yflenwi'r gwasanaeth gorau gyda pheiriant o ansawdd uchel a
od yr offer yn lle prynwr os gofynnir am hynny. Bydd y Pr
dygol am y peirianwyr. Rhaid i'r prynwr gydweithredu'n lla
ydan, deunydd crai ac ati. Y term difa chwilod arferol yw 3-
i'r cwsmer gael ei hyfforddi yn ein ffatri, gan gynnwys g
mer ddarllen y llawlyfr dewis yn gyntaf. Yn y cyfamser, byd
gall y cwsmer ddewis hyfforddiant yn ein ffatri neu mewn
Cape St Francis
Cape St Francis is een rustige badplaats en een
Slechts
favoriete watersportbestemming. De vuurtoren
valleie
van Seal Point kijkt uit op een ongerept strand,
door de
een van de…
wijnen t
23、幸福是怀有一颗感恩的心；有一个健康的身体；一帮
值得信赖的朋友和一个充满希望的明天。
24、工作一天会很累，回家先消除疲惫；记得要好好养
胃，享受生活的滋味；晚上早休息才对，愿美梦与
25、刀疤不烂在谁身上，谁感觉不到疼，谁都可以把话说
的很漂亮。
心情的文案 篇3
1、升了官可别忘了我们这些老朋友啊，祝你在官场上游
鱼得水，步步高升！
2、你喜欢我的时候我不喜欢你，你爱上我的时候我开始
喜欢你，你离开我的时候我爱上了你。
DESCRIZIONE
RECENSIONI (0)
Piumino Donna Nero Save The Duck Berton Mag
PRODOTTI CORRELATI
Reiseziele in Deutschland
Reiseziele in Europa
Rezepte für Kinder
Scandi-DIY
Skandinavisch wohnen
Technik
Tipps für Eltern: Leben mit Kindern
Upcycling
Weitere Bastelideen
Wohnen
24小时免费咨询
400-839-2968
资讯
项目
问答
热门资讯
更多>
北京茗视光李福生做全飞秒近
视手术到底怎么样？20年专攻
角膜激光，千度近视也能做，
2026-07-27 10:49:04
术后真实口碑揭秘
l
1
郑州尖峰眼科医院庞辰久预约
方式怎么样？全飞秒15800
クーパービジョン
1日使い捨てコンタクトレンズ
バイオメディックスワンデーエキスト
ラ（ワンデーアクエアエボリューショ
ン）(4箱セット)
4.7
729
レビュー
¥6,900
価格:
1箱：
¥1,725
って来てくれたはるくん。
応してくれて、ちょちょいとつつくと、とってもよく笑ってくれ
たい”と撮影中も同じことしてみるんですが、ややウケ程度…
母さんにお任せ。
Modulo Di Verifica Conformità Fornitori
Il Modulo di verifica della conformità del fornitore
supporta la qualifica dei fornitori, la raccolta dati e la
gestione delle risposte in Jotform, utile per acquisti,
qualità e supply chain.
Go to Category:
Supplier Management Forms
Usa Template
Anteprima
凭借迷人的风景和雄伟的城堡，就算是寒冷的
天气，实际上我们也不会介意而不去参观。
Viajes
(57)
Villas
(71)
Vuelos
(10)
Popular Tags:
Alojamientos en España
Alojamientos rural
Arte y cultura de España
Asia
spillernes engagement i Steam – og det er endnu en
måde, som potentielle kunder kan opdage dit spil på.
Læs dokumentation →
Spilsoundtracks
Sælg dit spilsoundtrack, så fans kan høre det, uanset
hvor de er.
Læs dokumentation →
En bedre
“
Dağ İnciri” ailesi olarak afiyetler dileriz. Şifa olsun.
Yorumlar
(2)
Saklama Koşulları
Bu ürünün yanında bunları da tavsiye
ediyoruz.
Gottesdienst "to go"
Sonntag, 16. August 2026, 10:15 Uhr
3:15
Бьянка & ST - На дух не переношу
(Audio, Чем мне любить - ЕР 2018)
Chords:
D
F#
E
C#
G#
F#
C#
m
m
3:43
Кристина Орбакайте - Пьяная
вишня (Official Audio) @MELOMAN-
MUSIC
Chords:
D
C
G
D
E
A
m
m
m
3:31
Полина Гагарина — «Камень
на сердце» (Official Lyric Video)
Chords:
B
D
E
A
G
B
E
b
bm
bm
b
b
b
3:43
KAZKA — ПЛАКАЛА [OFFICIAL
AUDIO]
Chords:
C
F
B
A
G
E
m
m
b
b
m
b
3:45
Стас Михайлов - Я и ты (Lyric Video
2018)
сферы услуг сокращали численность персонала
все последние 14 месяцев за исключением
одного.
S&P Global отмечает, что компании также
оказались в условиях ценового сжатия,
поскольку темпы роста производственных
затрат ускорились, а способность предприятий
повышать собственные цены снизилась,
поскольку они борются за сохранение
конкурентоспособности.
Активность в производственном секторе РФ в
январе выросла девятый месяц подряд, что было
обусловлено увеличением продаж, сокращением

## DESCRIPTION OF THE TASK
Return the lines from the start of the records through the line containing "supporta la qualifica", both ends included, as a JSON array of strings with one string per line and blank lines omitted.

## SOLUTION TO THIS PROBLEM
[
  "yflenwi'r gwasanaeth gorau gyda pheiriant o ansawdd uchel a",
  "od yr offer yn lle prynwr os gofynnir am hynny. Bydd y Pr",
  "dygol am y peirianwyr. Rhaid i'r prynwr gydweithredu'n lla",
  "ydan, deunydd crai ac ati. Y term difa chwilod arferol yw 3-",
  "i'r cwsmer gael ei hyfforddi yn ein ffatri, gan gynnwys g",
  "mer ddarllen y llawlyfr dewis yn gyntaf. Yn y cyfamser, byd",
  "gall y cwsmer ddewis hyfforddiant yn ein ffatri neu mewn",
  "Cape St Francis",
  "Cape St Francis is een rustige badplaats en een",
  "Slechts",
  "favoriete watersportbestemming. De vuurtoren",
  "valleie",
  "van Seal Point kijkt uit op een ongerept strand,",
  "door de",
  "een van de…",
  "wijnen t",
  "23、幸福是怀有一颗感恩的心；有一个健康的身体；一帮",
  "值得信赖的朋友和一个充满希望的明天。",
  "24、工作一天会很累，回家先消除疲惫；记得要好好养",
  "胃，享受生活的滋味；晚上早休息才对，愿美梦与",
  "25、刀疤不烂在谁身上，谁感觉不到疼，谁都可以把话说",
  "的很漂亮。",
  "心情的文案 篇3",
  "1、升了官可别忘了我们这些老朋友啊，祝你在官场上游",
  "鱼得水，步步高升！",
  "2、你喜欢我的时候我不喜欢你，你爱上我的时候我开始",
  "喜欢你，你离开我的时候我爱上了你。",
  "DESCRIZIONE",
  "RECENSIONI (0)",
  "Piumino Donna Nero Save The Duck Berton Mag",
  "PRODOTTI CORRELATI",
  "Reiseziele in Deutschland",
  "Reiseziele in Europa",
  "Rezepte für Kinder",
  "Scandi-DIY",
  "Skandinavisch wohnen",
  "Technik",
  "Tipps für Eltern: Leben mit Kindern",
  "Upcycling",
  "Weitere Bastelideen",
  "Wohnen",
  "24小时免费咨询",
  "400-839-2968",
  "资讯",
  "项目",
  "问答",
  "热门资讯",
  "更多>",
  "北京茗视光李福生做全飞秒近",
  "视手术到底怎么样？20年专攻",
  "角膜激光，千度近视也能做，",
  "2026-07-27 10:49:04",
  "术后真实口碑揭秘",
  "l",
  "1",
  "郑州尖峰眼科医院庞辰久预约",
  "方式怎么样？全飞秒15800",
  "クーパービジョン",
  "1日使い捨てコンタクトレンズ",
  "バイオメディックスワンデーエキスト",
  "ラ（ワンデーアクエアエボリューショ",
  "ン）(4箱セット)",
  "4.7",
  "729",
  "レビュー",
  "¥6,900",
  "価格:",
  "1箱：",
  "¥1,725",
  "って来てくれたはるくん。",
  "応してくれて、ちょちょいとつつくと、とってもよく笑ってくれ",
  "たい”と撮影中も同じことしてみるんですが、ややウケ程度…",
  "母さんにお任せ。",
  "Modulo Di Verifica Conformità Fornitori",
  "Il Modulo di verifica della conformità del fornitore",
  "supporta la qualifica dei fornitori, la raccolta dati e la"
]